**AUFGABENDETAILS:** Gib den Abschnitt der Rezension über Frank Lincoln erneut wieder, beginnend bei "Die Suche geht" und endend bei "Leser überraschen müssen.", und tausche dabei "FBI" gegen "CIA" aus.

**TEXTAUSZUG:**

-------------------------

Von Schnee bedeckte Gipfel und vereiste Flussufer säumen den Flug der kleinen Passagiermaschine. Langsam gleitet das Flugzeug immer tiefer, an einem Weißkopfadlerpärchen vorüber, an Baumwipfeln vorbei. Auf einer Ebene legt die Maschine eine Bruchlandung hin. Die Propeller verbiegen sich durch den Aufprall, bleiben stehen. Ruhe kehrt ein, dann fällt ein Schuss.
Die Suche geht weiter. Die Rätsel werden verzwickter, die drohende Gefahr wird immer größer. Autor und Zeichner Marc Bourgne macht es seinem Helden Frank Lincoln nicht leicht. Nachdem der Leser in den ersten beiden Geschichten erfahren hat, warum Lincoln ein derartiger Eigenbrötler wurde, der sich nur mühsam anderen Menschen öffnet (auch seiner Tochter), ist eine forschere Erzählrichtung Programm, denn Frank Lincoln will nicht mehr Spielball sein. Seine Frau war für das FBI tätig und arbeitete Unvercover in der engsten Umgebung eines Mafia-Bosses. Aber das ist nicht die ganze Wahrheit. Bourgne zieht das Netz um Frank Lincoln herum immer weiter, versieht es mit neuen Details, die den Leser überraschen müssen.
Frank Lincoln ist nicht nur ein Privatdetektiv mit gewöhnlichen Fällen, nicht nur ein Mann, der dem Geheimnis seiner verschwundenen Frau auf die Spur kommen will, er ist auch ein alleinerziehender Vater einer heranwachsenden Tochter mit allen Problemen, die dabei entstehen können. Marc Bourgne verkompliziert die Situation im engeren Umfeld von Lincoln, indem er dem Detektiv einen jugendlichen Mitarbeiter zur Seite stellt, dem es nicht nur gelingt das Herz von Lincolns Sekretärin zu entflammen, sondern auch noch jenes von Jeannie, Franks Tochter.
Der Leser entdeckt in Frank den ganz normalen Menschen, der mit einem normalen Leben überfordert scheint, hat ihm doch die Normalität so viel Schmerz eingebracht. Im jeweiligen Fall bewahrt Frank die Ruhe, er weiß, wo es lang geht, wie er sich zu verhalten hat. Frank ist hier der abgebrühte Kerl, den nur noch selten etwas überraschen kann. Sehr zur Freude des Lesers serviert Marc Bourgne genau das: Überraschungen.

-------------------------

[Gespeicherte Dateneinträge]
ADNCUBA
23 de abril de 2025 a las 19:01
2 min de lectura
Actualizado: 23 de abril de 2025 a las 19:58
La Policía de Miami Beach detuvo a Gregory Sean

-------------------------

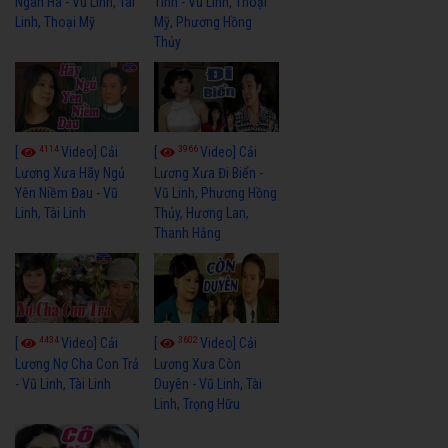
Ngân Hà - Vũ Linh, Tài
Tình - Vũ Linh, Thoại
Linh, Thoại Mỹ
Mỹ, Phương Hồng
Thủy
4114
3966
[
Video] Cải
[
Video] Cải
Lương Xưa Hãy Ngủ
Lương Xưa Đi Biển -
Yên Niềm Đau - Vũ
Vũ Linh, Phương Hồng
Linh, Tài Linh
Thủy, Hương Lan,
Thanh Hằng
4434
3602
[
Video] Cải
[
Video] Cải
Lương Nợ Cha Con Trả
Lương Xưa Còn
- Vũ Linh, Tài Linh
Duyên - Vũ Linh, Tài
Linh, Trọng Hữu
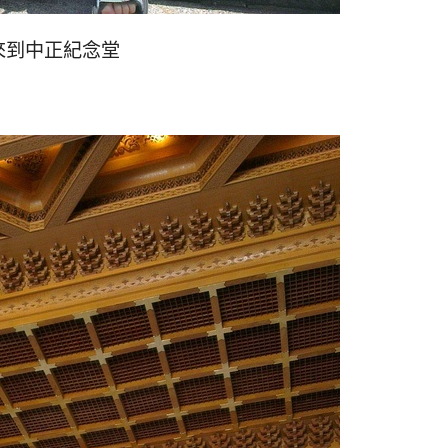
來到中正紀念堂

-------------------------

**LÖSUNG DER AUFGABE:**
Die Suche geht weiter. Die Rätsel werden verzwickter, die drohende Gefahr wird immer größer. Autor und Zeichner Marc Bourgne macht es seinem Helden Frank Lincoln nicht leicht. Nachdem der Leser in den ersten beiden Geschichten erfahren hat, warum Lincoln ein derartiger Eigenbrötler wurde, der sich nur mühsam anderen Menschen öffnet (auch seiner Tochter), ist eine forschere Erzählrichtung Programm, denn Frank Lincoln will nicht mehr Spielball sein. Seine Frau war für das CIA tätig und arbeitete Unvercover in der engsten Umgebung eines Mafia-Bosses. Aber das ist nicht die ganze Wahrheit. Bourgne zieht das Netz um Frank Lincoln herum immer weiter, versieht es mit neuen Details, die den Leser überraschen müssen.